WHAT YOU HAVE TO DO » Type every record exactly as it appears.

Raw records »
---*---

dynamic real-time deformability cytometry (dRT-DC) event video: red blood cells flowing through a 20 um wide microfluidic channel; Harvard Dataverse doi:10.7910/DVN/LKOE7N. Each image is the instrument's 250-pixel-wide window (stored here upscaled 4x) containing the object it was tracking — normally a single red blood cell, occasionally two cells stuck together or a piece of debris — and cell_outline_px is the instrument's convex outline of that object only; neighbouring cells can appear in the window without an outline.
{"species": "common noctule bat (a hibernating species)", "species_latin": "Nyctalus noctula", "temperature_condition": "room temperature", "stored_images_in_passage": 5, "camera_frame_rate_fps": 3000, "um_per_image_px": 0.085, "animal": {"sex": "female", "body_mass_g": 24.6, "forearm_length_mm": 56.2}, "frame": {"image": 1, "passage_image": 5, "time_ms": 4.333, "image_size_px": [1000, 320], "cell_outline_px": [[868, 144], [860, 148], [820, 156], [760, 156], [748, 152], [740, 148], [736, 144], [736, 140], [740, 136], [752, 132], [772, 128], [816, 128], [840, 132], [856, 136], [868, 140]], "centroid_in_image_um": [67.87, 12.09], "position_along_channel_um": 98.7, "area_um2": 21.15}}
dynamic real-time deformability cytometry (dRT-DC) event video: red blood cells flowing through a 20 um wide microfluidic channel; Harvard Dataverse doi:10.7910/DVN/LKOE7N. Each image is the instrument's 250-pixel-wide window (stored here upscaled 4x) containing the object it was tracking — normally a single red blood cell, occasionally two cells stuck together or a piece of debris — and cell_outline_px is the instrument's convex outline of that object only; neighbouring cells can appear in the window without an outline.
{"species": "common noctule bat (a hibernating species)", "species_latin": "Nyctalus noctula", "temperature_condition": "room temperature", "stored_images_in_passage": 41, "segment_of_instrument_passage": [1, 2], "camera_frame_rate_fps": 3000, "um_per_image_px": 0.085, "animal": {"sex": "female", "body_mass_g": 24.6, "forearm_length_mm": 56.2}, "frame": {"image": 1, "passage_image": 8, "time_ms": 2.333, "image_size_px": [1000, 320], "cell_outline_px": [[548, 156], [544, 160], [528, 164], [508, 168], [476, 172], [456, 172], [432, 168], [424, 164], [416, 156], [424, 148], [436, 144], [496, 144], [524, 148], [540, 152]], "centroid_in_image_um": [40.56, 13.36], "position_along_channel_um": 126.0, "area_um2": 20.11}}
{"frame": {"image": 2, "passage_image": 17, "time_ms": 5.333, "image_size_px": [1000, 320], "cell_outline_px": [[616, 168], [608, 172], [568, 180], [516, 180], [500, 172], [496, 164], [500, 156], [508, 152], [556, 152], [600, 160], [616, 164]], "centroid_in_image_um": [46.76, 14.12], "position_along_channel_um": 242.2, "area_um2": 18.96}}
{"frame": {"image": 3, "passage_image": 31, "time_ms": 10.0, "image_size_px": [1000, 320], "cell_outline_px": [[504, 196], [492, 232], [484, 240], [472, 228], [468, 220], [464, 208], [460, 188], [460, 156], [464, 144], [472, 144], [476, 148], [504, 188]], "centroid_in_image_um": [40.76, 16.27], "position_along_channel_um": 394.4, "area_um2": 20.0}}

---*---

RESULT OF THE EXERCISE »
dynamic real-time deformability cytometry (dRT-DC) event video: red blood cells flowing through a 20 um wide microfluidic channel; Harvard Dataverse doi:10.7910/DVN/LKOE7N. Each image is the instrument's 250-pixel-wide window (stored here upscaled 4x) containing the object it was tracking — normally a single red blood cell, occasionally two cells stuck together or a piece of debris — and cell_outline_px is the instrument's convex outline of that object only; neighbouring cells can appear in the window without an outline.
{"species": "common noctule bat (a hibernating species)", "species_latin": "Nyctalus noctula", "temperature_condition": "room temperature", "stored_images_in_passage": 5, "camera_frame_rate_fps": 3000, "um_per_image_px": 0.085, "animal": {"sex": "female", "body_mass_g": 24.6, "forearm_length_mm": 56.2}, "frame": {"image": 1, "passage_image": 5, "time_ms": 4.333, "image_size_px": [1000, 320], "cell_outline_px": [[868, 144], [860, 148], [820, 156], [760, 156], [748, 152], [740, 148], [736, 144], [736, 140], [740, 136], [752, 132], [772, 128], [816, 128], [840, 132], [856, 136], [868, 140]], "centroid_in_image_um": [67.87, 12.09], "position_along_channel_um": 98.7, "area_um2": 21.15}}
dynamic real-time deformability cytometry (dRT-DC) event video: red blood cells flowing through a 20 um wide microfluidic channel; Harvard Dataverse doi:10.7910/DVN/LKOE7N. Each image is the instrument's 250-pixel-wide window (stored here upscaled 4x) containing the object it was tracking — normally a single red blood cell, occasionally two cells stuck together or a piece of debris — and cell_outline_px is the instrument's convex outline of that object only; neighbouring cells can appear in the window without an outline.
{"species": "common noctule bat (a hibernating species)", "species_latin": "Nyctalus noctula", "temperature_condition": "room temperature", "stored_images_in_passage": 41, "segment_of_instrument_passage": [1, 2], "camera_frame_rate_fps": 3000, "um_per_image_px": 0.085, "animal": {"sex": "female", "body_mass_g": 24.6, "forearm_length_mm": 56.2}, "frame": {"image": 1, "passage_image": 8, "time_ms": 2.333, "image_size_px": [1000, 320], "cell_outline_px": [[548, 156], [544, 160], [528, 164], [508, 168], [476, 172], [456, 172], [432, 168], [424, 164], [416, 156], [424, 148], [436, 144], [496, 144], [524, 148], [540, 152]], "centroid_in_image_um": [40.56, 13.36], "position_along_channel_um": 126.0, "area_um2": 20.11}}
{"frame": {"image": 2, "passage_image": 17, "time_ms": 5.333, "image_size_px": [1000, 320], "cell_outline_px": [[616, 168], [608, 172], [568, 180], [516, 180], [500, 172], [496, 164], [500, 156], [508, 152], [556, 152], [600, 160], [616, 164]], "centroid_in_image_um": [46.76, 14.12], "position_along_channel_um": 242.2, "area_um2": 18.96}}
{"frame": {"image": 3, "passage_image": 31, "time_ms": 10.0, "image_size_px": [1000, 320], "cell_outline_px": [[504, 196], [492, 232], [484, 240], [472, 228], [468, 220], [464, 208], [460, 188], [460, 156], [464, 144], [472, 144], [476, 148], [504, 188]], "centroid_in_image_um": [40.76, 16.27], "position_along_channel_um": 394.4, "area_um2": 20.0}}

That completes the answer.